Lysosomal malfunction is associated with many age-related disorders including Alzheimer’s disease and macular degeneration. The lysosome plays a crucial role in autophagy and is responsible for breaking down proteins into amino acids, but certain spontaneous chemical modifications associated with long-lived proteins can interfere with this process. In particular, isomerization/epimerization (which can accumulate rapidly in peptides or disordered protein domains containing aspartic acid or by deamidation of asparagine) are known to interfere with proteolysis. Unfortunately, isomerization/epimerization do not lead to a change in mass, making them invisible to traditional proteomics. However, it is possible to distinguish peptide isomers in MS/MS spectra if the dissociation method is sensitive to structural differences. Typically collision-induced dissociation struggles to identify isomers, but we have demonstrated that enhanced structural sensitivity of radical-directed dissociation is ideal for isomer/epimer identification. We have identified many sites of isomerization in long-lived proteins derived from the eye lens, but have also demonstrated that such modifications can occur in a few weeks and are relevant to other tissues.
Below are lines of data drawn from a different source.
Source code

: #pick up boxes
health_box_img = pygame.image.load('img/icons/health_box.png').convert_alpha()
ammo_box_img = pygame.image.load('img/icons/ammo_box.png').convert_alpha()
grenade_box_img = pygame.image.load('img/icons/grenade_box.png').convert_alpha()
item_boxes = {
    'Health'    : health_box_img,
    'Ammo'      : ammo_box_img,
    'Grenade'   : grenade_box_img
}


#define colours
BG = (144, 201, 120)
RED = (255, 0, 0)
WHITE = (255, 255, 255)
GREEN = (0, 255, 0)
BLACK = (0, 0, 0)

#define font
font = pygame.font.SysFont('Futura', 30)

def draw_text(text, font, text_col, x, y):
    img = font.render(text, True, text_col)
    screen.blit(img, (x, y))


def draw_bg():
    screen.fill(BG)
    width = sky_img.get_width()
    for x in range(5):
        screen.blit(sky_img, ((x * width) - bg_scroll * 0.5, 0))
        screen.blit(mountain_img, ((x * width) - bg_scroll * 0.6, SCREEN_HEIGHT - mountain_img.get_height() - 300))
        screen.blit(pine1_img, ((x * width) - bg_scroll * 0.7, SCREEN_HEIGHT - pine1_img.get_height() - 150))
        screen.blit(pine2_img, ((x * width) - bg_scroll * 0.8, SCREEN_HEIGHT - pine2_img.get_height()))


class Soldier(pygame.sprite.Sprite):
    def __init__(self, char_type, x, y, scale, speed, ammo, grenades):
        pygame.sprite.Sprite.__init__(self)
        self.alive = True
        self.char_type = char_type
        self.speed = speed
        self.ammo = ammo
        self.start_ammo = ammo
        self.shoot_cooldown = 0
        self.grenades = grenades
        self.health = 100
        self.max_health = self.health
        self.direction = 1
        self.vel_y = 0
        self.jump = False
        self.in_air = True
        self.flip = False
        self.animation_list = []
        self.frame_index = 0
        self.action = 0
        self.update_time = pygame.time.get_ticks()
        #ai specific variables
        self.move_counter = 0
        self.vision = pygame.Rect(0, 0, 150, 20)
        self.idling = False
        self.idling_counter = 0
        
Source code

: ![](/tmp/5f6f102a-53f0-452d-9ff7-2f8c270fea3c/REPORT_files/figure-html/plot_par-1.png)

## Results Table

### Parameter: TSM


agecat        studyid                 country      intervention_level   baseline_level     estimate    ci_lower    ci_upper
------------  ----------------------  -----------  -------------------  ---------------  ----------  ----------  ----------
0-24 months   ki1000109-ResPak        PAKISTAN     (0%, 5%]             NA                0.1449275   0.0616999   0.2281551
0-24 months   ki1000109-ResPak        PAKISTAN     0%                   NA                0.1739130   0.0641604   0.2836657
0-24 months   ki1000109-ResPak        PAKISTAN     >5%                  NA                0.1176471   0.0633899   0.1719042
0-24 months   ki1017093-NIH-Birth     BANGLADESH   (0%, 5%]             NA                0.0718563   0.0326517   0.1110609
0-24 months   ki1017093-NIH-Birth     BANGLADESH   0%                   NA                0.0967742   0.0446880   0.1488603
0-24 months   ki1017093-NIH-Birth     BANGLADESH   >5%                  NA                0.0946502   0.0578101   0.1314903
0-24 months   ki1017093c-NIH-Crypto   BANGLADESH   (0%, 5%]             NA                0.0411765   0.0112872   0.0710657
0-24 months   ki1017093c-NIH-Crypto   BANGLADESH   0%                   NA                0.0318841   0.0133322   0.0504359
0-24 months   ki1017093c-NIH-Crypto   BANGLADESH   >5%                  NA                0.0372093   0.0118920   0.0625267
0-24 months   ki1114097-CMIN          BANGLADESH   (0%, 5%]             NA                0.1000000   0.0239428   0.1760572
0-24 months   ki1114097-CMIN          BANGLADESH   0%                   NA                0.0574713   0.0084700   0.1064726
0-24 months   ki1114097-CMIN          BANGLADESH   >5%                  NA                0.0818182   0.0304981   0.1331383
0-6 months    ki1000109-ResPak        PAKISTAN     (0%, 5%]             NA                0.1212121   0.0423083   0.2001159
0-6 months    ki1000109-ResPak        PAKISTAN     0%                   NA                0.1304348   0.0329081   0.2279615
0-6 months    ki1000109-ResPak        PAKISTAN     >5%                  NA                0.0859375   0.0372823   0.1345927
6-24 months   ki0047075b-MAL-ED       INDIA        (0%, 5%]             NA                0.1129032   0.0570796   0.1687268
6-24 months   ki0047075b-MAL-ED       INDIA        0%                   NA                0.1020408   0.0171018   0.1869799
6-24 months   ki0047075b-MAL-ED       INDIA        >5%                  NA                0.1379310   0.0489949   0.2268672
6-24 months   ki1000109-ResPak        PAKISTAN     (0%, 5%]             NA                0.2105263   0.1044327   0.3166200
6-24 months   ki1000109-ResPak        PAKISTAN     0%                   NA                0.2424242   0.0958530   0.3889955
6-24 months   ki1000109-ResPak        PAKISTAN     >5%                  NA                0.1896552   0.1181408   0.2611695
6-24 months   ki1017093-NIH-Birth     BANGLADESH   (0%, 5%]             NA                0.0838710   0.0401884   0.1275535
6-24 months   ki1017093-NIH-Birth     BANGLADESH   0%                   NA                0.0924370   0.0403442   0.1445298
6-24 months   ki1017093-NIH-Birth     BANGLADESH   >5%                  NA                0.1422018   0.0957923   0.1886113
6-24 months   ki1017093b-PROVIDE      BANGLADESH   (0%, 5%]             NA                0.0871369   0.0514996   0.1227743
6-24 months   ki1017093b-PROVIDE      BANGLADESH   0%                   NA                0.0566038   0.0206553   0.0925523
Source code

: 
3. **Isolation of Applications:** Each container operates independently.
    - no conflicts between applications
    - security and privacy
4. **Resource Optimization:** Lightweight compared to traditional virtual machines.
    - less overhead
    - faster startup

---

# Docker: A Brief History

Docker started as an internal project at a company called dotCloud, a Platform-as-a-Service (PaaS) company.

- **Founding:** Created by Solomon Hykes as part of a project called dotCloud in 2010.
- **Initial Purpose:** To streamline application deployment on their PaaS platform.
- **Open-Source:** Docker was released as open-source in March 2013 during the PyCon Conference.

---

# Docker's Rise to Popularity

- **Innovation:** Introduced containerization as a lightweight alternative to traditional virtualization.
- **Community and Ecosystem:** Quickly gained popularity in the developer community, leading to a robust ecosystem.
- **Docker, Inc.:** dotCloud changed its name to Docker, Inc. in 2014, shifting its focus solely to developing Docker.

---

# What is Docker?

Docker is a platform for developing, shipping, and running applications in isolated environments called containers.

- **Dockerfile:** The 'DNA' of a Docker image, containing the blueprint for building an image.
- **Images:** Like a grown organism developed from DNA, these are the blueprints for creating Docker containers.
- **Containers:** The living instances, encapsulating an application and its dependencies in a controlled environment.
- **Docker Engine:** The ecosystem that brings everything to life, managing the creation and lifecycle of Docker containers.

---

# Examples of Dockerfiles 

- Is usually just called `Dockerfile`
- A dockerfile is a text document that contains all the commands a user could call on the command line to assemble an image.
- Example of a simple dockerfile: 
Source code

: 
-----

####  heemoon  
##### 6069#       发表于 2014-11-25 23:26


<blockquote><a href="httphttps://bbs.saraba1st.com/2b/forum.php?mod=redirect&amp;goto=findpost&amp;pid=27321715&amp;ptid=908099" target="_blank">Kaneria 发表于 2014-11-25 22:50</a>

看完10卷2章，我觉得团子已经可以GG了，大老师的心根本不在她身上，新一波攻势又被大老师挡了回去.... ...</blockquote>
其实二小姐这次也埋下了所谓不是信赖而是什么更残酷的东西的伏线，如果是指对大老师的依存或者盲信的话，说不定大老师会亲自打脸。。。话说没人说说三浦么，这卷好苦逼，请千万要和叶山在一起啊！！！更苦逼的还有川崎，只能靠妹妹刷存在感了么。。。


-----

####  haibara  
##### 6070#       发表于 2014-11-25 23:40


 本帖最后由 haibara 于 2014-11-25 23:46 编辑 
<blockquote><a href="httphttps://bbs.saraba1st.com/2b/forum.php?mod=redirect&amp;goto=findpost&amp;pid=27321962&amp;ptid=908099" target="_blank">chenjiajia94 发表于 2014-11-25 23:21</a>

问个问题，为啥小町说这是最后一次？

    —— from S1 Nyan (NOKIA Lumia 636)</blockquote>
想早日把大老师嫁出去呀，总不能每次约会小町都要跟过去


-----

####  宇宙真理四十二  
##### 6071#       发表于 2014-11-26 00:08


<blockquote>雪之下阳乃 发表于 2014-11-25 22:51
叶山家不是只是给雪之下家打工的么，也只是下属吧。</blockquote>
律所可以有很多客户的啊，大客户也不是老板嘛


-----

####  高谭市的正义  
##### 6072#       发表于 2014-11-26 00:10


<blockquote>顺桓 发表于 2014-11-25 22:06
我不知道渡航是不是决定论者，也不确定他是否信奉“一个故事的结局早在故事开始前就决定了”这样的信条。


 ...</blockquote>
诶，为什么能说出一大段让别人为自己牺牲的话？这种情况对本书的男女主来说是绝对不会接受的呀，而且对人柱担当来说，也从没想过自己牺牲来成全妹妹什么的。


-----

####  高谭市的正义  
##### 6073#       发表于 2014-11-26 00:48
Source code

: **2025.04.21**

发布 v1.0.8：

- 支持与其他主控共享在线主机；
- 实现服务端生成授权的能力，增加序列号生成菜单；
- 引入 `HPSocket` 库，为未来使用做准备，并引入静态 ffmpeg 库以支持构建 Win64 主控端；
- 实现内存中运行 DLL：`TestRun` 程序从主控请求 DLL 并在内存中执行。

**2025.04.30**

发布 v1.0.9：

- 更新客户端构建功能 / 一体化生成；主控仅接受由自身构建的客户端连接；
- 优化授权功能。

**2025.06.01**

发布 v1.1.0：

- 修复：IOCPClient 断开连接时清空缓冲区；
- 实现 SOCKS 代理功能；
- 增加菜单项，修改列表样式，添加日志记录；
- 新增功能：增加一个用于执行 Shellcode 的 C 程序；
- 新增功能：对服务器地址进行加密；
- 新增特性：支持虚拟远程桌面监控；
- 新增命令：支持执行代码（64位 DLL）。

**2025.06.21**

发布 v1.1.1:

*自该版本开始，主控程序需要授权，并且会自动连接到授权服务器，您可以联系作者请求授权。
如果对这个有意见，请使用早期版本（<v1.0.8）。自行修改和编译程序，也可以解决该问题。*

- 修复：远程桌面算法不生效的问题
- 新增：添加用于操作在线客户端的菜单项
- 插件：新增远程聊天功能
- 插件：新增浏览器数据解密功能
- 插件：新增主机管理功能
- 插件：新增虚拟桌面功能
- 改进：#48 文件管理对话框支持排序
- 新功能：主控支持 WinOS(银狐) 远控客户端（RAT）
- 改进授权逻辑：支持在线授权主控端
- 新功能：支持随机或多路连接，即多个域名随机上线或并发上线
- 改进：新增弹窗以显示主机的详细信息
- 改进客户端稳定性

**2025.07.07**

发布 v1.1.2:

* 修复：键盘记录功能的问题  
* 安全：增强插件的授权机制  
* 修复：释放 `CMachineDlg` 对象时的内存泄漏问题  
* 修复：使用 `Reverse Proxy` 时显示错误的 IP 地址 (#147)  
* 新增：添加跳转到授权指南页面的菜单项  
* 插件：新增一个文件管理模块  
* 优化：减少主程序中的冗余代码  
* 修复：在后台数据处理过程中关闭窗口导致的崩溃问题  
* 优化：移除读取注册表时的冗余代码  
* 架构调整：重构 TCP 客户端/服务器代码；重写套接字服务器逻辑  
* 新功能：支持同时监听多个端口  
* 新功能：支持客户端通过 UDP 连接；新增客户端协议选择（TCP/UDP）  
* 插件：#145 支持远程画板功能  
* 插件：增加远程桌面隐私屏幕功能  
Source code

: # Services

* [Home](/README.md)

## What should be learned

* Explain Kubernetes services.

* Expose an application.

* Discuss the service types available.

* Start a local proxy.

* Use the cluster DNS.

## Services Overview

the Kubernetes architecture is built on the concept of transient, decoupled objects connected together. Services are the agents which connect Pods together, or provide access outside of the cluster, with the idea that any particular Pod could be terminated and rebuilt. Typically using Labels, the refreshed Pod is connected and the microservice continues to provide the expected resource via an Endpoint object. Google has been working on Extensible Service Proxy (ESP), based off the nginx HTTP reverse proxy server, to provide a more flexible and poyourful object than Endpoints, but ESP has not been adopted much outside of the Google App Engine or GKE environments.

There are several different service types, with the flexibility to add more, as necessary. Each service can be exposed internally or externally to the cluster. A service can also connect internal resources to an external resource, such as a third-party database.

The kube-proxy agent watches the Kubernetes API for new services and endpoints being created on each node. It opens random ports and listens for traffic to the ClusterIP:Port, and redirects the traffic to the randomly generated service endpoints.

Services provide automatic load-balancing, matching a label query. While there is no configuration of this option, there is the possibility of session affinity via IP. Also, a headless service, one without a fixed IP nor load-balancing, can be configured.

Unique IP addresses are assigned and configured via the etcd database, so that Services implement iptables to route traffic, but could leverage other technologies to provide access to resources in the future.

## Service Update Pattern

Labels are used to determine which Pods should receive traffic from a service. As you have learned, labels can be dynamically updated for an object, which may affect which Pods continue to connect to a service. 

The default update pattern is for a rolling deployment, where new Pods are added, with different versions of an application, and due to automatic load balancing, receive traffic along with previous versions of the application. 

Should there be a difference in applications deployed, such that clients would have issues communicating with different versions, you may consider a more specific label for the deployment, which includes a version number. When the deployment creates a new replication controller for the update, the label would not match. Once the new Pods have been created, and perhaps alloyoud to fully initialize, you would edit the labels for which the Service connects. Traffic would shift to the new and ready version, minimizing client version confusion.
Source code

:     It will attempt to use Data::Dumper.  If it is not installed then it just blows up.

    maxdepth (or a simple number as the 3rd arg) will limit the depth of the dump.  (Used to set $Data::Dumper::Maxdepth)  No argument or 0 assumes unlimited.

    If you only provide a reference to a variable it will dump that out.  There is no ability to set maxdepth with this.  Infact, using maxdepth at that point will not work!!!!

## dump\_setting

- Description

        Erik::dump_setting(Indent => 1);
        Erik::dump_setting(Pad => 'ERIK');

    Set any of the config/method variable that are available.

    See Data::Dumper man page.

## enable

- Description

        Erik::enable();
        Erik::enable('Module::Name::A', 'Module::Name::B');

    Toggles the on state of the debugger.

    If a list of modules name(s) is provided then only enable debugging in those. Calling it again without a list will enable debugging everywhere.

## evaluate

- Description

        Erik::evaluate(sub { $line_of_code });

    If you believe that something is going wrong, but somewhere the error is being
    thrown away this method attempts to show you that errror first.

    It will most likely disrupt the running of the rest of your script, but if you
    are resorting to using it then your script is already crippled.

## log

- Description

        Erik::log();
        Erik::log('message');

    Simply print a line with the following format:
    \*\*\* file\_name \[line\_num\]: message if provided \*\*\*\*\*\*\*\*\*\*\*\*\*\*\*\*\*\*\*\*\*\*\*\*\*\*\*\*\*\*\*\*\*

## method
Here, we explore the effect of isomerization/epimerization on lysosomal degradation by examining proteolysis of a variety of model peptides with a suite of cathepsins, the major proteases in the lysosome. It is demonstrated that proteolysis is prevented to varying degrees by all isomer/epimers. In some instances, protection of 13 residues is afforded by a single, centrally located isomerized residue. This behavior can easily be rationalized by examining the structural details of protease active sites, which are defined by a binding groove where the peptide backbone must be precisely localized for hydrolysis. Isomerization/epimerization both represent structural changes that cannot be accommodated by these binding grooves.
These results foreshadow consequences for autophagy and proteostasis. The inability of lysosomes to break down isomerized peptides should lead to eventual lysosomal storage, which is observed in Alzheimer’s disease.